The worst rule in football reared its ugly head in the divisional round of the playoffs, robbing the Browns of possession near the goal line and giving the ball to the Chiefs on their own 20. Will the rule, hiding in plain sight for decades, now change?
“I do think the Competition Committee will look at that rule this year,” Chiefs owner Clark Hunt told Chris “Mad Dog” Russo of SiriusXM Mad Dog Radio. “A lot of times it takes a catalyst play in an important game for the Competition Committee to dig in and think about changing a rule that’s been around for a long time. And certainly that play hurt the Browns, helped the Chiefs, had an impact on the course of the game so I do think there’s a good chance it’ll be looked at. I don’t know where the Committee will come down but I can see arguments on both sides.”
I don’t see an argument on both sides. Some do. Those who do will be disinclined to get rid of the rule.

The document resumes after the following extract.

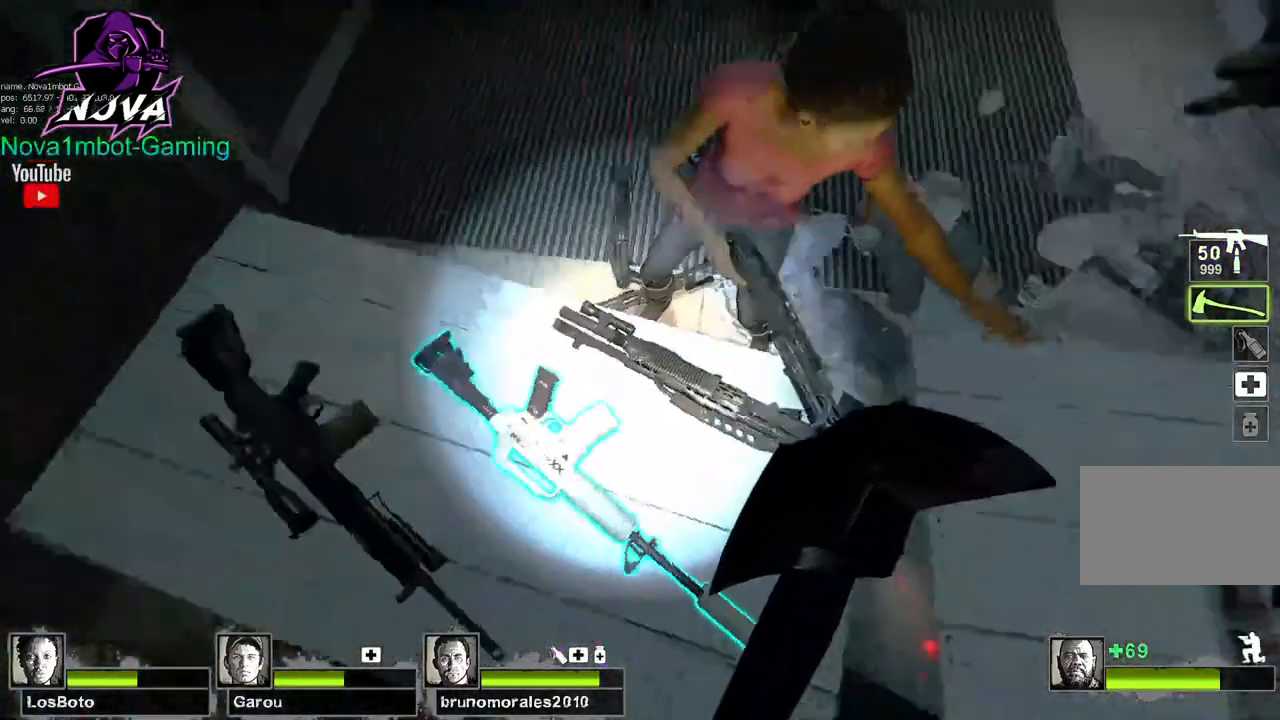
{"keys": ["a", "ctrl"], "mouse": [], "events": [[84, "e", "down"], [217, "e", "up"], [367, "a", "down"]]}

Also disinclined to get rid of the rule likely will be, surprisingly, the Browns. When it comes to screwy rules like this, there’s a weird mindset among most teams that, after getting burned by it, it makes sense to keep it in place because the next time that team will benefit from it. (Maybe that’s why the Chiefs would be willing to consider dumping it now.)
Hunt is right that a “catalyst play in an important game” compels change. However, the latest example likely wasn’t enough of a catalyst in a game that wasn’t sufficiently important. Critical mass won’t be achieved until this rule gets applied in a Super Bowl, when millions of casual fans start asking questions about why the team that nearly scored a touchdown lost possession to the other team, when the other team didn’t actually recover a fumble.
The solution remains simple and clear: If a player fumbles the ball into and out of the end zone before anyone recovers it, the offense gets the ball at the spot of the fumble. That’s exactly where the offense would have gotten the ball if it has bounced out of bounds one inch short of the goal line.